Bagi yang rezekinya yang masih mengalir lancar, tengoklah mereka yang kini harus gigit jari. Penyedia jasa tukar uang baru harus rela omsetnya turun drastis, jasanya tak lagi ramai dicari. Pedagang jajanan lebaran yang sudah memproduksi, yang hanya penjual kedua, yang tentunya sudah menunggu keuntungan besar saat lebran, kali ini juga harus kecewa. Masyarakat ragu untuk membeli jajanan karena takut tidak boleh menerima tamu. Lebaran kali ini pun, tak dijumpai pedagang balon karakter di perempatan-perempatan. Entah, beralih kemana mereka untuk mencari rezeki. Warung-warung makanan pun menjadi sepi. Sepi pengunjung, sepi rezeki.

Dengan lebaran bersama corona, akhirnya kita tahu rasanya jauh dari keluarga. Tahu rasanya tak bercengkrama dengan tetangga. Tahu rasa sepinya rumah tanpa kunjungan sesama. Lebaran bersama corona kita tahu tak penting lagi baju baru, sandal baru, sepatu baru, atau perhiasan yang dipunya. Lebaran bersama corona mengajarkan kita waktu bersama keluarga, saudara, sahabat, dan tetangga begitu berharga. Lebaran bersama corona mengajarkan kita mensyukuri apa yang telah kita punya. Kita tak sendiri menghadapi ini.

Biografi Penulis:

Lilis Anifiah Zulfa, lahir di Tulungagung, 29 Desember 1985.

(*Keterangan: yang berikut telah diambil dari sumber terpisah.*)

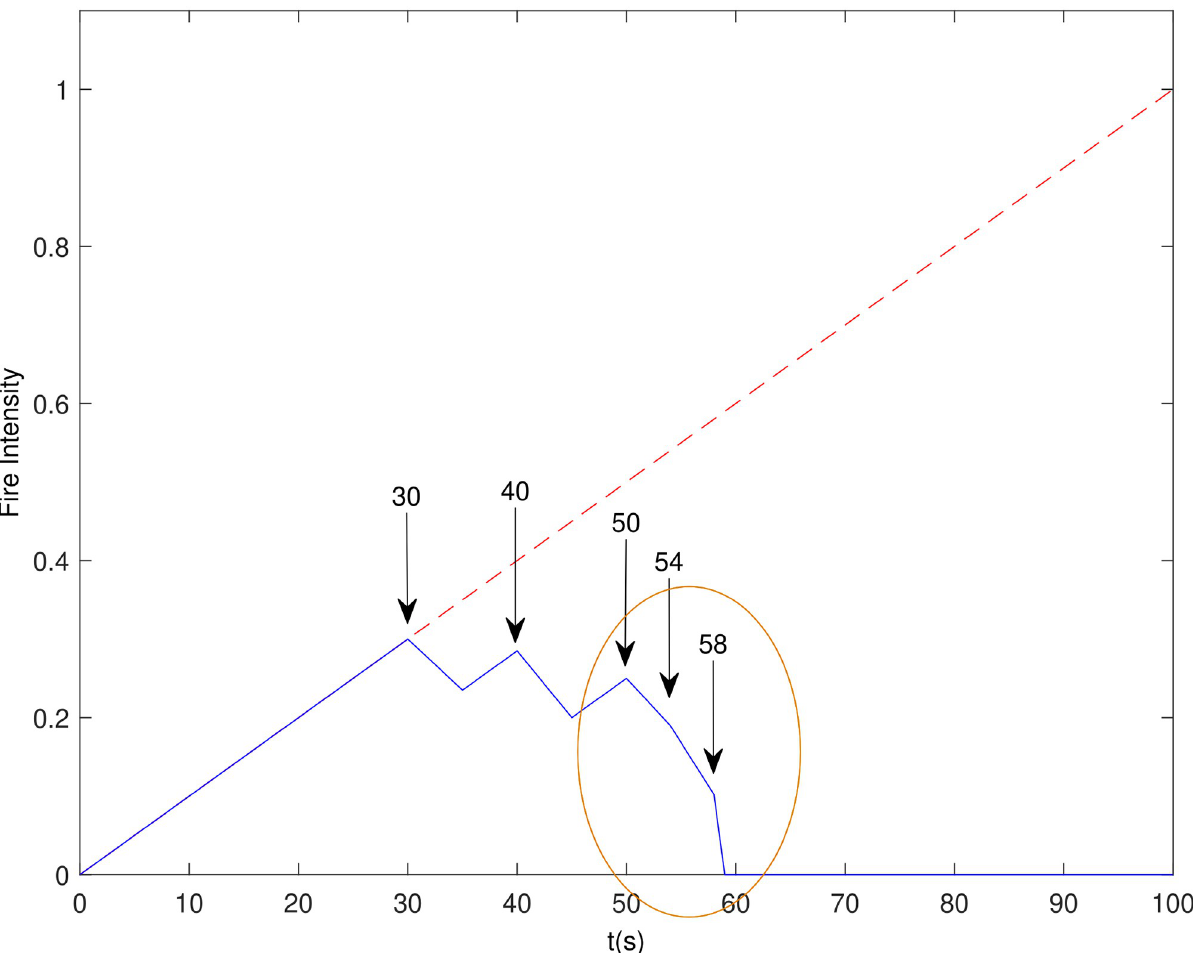
Fig 3. Linear FI model used in firefighting mission. Resource delivery times are indicated by arrows. t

penulis merupakan anak pertama dari dua bersaudara dari pasangan H. Malik dan Hj. Siti Nihayati. Penulis menempuh pendidikan formal tingkat dasar sampai menengah di Tulungagung, yaitu di SDN 2 Karangsari, SMPN I Ngunut, dan SMAN 1 Boyolangu. Jenjang pendidikan tinggi ditempuh penulis di Universitas Negeri Malang dan Universitas Islam Malang. Saat ini, penulis menjadi dosen di Tadris Bahasa Indonesia IAIN Tulungagung.